Я понимаю, что все это звучит странно для уха, привыкшего к истмату. Хотя главные черты современного (гражданского) и традиционного общества хорошо изучены, и я
Я думаю, что главная трагедия России, поднявшейся через сталинизм, была не столько в тех жертвах, которые повлек этот способ сплочения (хотя, повторяю, эти жертвы — трагедия), а в том, что из него очень трудно выйти. По самой своей природе сталинизм не указывает механизма «демобилизации». Сам Сталин об этом думал, в этом смысл его работ о языкознании и об экономических проблемах социализма. Но даже прямо поставить вопросы было в рамках сталинизма невозможно. Хрущев, не будучи на высоте задачи, не обладая мудростью, начал просто рвать, ломать всю конструкцию сталинизма. Но, учитывая сложность проблемы, я не могу согласиться с Б.П.Курашвили, который пишет: "Послесталинское развитие, завершившееся бюрократическим маразмом социализма и его крахом, не было закономерным, было исторически случайным". В том коридоре, который выбрала верхушка КПСС после смерти Сталина, наш печальный результат становился год от году вероятнее. Демобилизация сталинизма шла быстро, но при этом неизбежно временно ослабевала система, и в нужный момент нам нанесли удар. Но оба слова — и «закономерный», и «случайный» к этому результату, по-моему, неприложимы.
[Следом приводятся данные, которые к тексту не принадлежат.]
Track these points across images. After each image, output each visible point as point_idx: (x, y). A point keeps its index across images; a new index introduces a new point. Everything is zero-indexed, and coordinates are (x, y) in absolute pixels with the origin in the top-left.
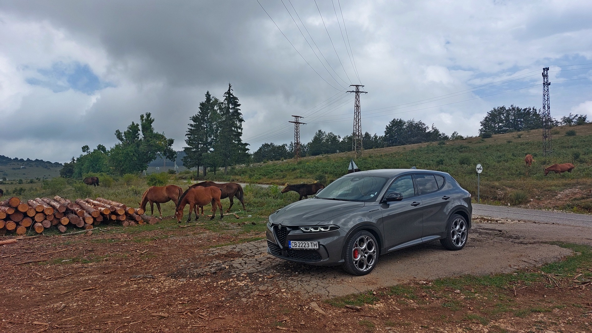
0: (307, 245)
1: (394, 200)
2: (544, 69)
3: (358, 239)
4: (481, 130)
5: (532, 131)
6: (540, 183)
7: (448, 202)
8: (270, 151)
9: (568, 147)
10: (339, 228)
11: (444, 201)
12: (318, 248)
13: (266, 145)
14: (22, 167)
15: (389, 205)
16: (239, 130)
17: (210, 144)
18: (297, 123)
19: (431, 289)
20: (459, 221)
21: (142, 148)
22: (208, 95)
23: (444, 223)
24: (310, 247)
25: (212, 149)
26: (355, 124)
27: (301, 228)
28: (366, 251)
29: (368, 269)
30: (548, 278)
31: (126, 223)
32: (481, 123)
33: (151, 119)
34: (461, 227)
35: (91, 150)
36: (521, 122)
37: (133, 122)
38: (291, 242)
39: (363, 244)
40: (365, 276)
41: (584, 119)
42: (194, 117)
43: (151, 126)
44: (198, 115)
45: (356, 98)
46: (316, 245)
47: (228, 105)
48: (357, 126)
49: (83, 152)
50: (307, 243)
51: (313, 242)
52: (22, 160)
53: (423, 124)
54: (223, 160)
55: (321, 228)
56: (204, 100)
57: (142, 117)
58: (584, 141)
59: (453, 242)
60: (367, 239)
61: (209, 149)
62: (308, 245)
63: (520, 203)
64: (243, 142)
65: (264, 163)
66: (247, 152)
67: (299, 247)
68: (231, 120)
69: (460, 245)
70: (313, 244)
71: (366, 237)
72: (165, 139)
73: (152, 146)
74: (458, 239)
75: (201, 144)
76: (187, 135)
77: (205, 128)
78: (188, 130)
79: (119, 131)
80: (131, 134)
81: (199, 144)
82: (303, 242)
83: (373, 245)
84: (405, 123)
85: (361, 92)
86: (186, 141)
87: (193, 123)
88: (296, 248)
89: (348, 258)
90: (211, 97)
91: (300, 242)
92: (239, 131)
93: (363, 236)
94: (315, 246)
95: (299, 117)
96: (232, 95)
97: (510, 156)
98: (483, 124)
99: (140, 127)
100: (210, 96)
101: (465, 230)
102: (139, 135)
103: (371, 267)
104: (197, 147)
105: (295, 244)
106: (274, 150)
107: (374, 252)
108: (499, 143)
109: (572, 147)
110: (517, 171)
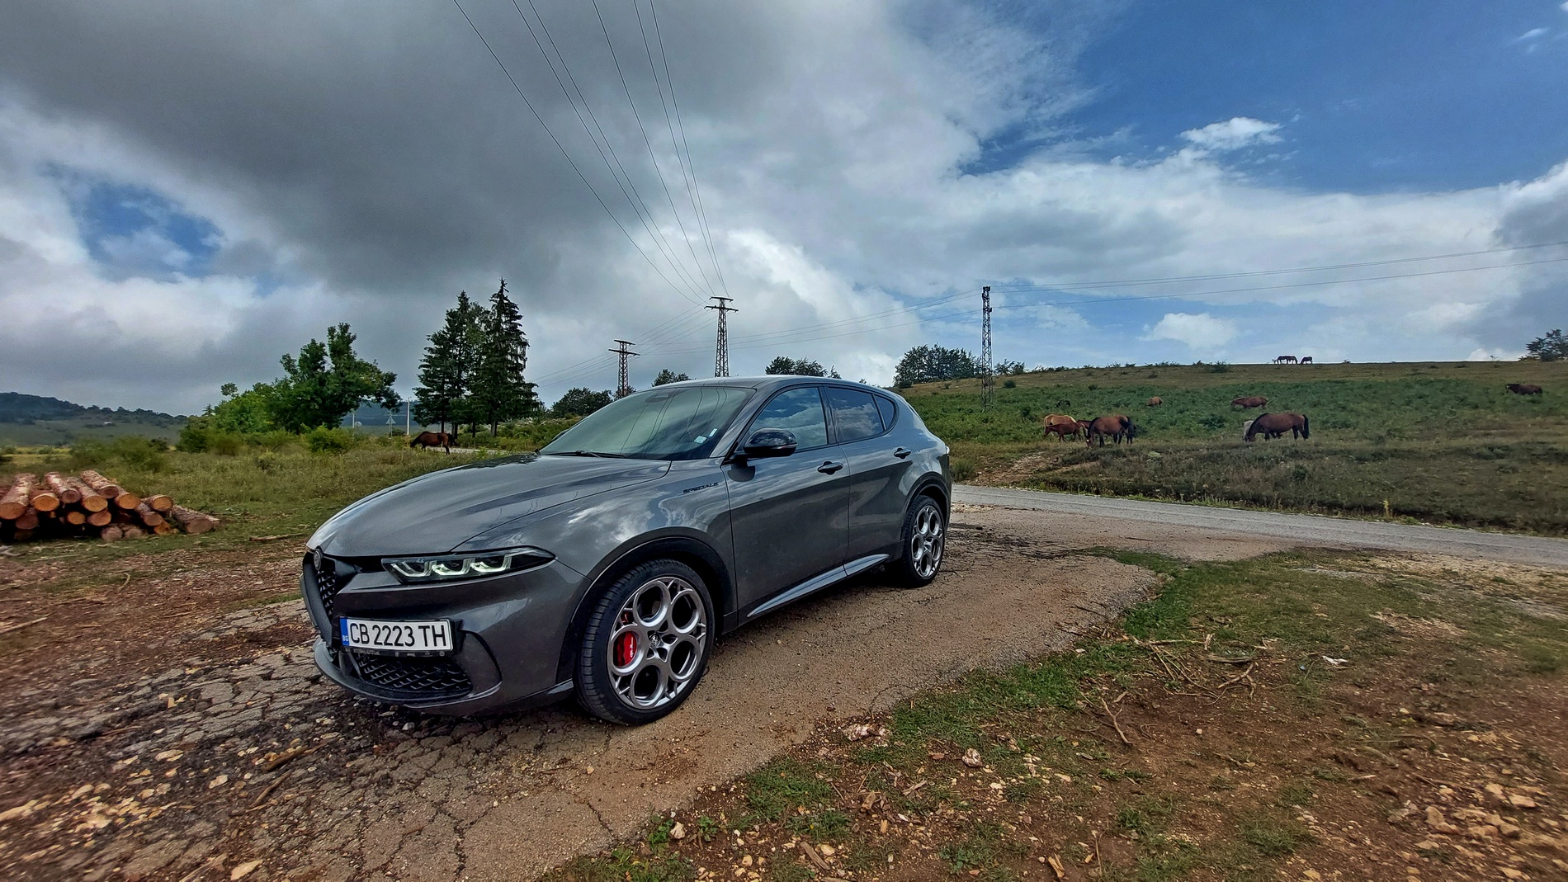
0: (405, 639)
1: (769, 452)
2: (984, 288)
3: (636, 594)
4: (896, 378)
5: (962, 380)
6: (988, 447)
7: (910, 463)
8: (582, 402)
9: (1009, 402)
10: (551, 560)
11: (900, 460)
12: (449, 646)
13: (576, 392)
14: (106, 423)
15: (753, 469)
16: (519, 360)
17: (466, 383)
18: (623, 352)
19: (891, 763)
20: (929, 512)
21: (331, 387)
22: (463, 299)
23: (896, 519)
24: (419, 646)
25: (469, 393)
26: (718, 359)
27: (395, 566)
28: (667, 632)
29: (673, 695)
30: (1155, 655)
31: (114, 531)
32: (897, 367)
33: (349, 336)
34: (932, 527)
35: (240, 392)
36: (947, 368)
37: (313, 341)
38: (350, 622)
39: (659, 609)
40: (660, 725)
41: (1022, 367)
42: (436, 335)
43: (349, 348)
44: (444, 332)
45: (720, 317)
46: (443, 635)
47: (499, 316)
48: (722, 362)
49: (224, 394)
50: (406, 628)
51: (430, 624)
52: (107, 411)
53: (819, 366)
54: (486, 411)
55: (477, 560)
56: (455, 306)
57: (331, 331)
58: (1027, 395)
59: (915, 565)
60: (673, 591)
61: (463, 392)
62: (410, 635)
63: (965, 478)
64: (526, 381)
65: (567, 418)
66: (533, 399)
67: (376, 643)
68: (504, 342)
69: (929, 571)
70: (429, 632)
71: (667, 584)
72: (379, 372)
73: (350, 384)
74: (925, 557)
75: (447, 383)
76: (422, 366)
77: (457, 355)
78: (425, 358)
79: (289, 357)
80: (309, 361)
81: (444, 382)
82: (391, 625)
83: (694, 608)
84: (793, 364)
85: (728, 309)
86: (419, 376)
87: (432, 345)
88: (366, 649)
89: (588, 671)
90: (469, 302)
91: (381, 624)
92: (520, 362)
93: (658, 581)
94: (439, 640)
95: (626, 343)
96: (507, 300)
97: (940, 411)
98: (899, 370)
99: (327, 349)
100: (467, 300)
101: (938, 535)
102: (324, 363)
103: (683, 685)
104: (441, 389)
105: (362, 633)
106: (589, 399)
107: (698, 629)
108: (922, 395)
109: (1014, 402)
110: (952, 431)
Насколько сложна проблема выхода из проекта, подобного сталинизму, показывает и опыт Китая, где из маоизма пришлось выходить через искусственное создание хаоса — культурную революцию. Но этот катастрофический переход успел начать сам Мао Цзедун. А продолжил Дэн Сяо Пин, оба патриоты с державным мышлением. У нас же хунвэйбинов организовали Горбачев и Ельцин — чтобы те под видом бюрократической надстройки ломали основание державы.
Очень важна сегодня для всего мирового левого движения и особенно для нашей оппозиции проблема "сталинизм и троцкизм". Ей посвящен большой раздел книги. Главные выводы я не разделяю, хотя в рамках истмата они, видимо, логичны.
Б.П.Курашвили не обнаруживает между сталинизмом и троцкизмом пропасти в главных, сущностных установках. Он видит, скорее, количественные различия. "Троцкизм — леворадикальное, временами ультралевое, экстремистское течение в коммунистическом движении; сталинизм — левоумеренное, лишь временами леворадикальное течение… В значительно большей степени, чем сталинизм, троцкизм подменяет теорию догматическим теоретизированием" и т. д. Думаю, дело совершенно не в этом. Между Сталиным и Троцким не просто пропасть, а конфликт абсолютно непримиримый, хотя в чем-то и могут быть похожи «технологии». Сталин от Троцкого дальше, чем от Корнилова, и это очень хорошо понимают троцкисты. В чем же пропасть?
Если Сталин, на мой взгляд, есть воплощение духа традиционного общества России, преодолевшего, с жертвами и потерями, все подводные камни марксизма, то Троцкий есть гений евроцентризма. Идеал Сталина — воссоздание Российской Империи в облике СССР как крепости нашей цивилизации ("строительство социализма в одной стране"). Идеал Троцкого — революция мирового пролетариата, один из вариантов "Нового мирового порядка", с непременным разрушением нашей цивилизации. Для Сталина Россия самоценна, для Троцкого — лишь плацдарм революции, горючий материал, сгораемая ступень ракеты. Переключение на "строительство России", отказ от предоставления ее как материала для мировой революции совершенно правильно рассматривалось Троцким как измена, как "сталинский термидор".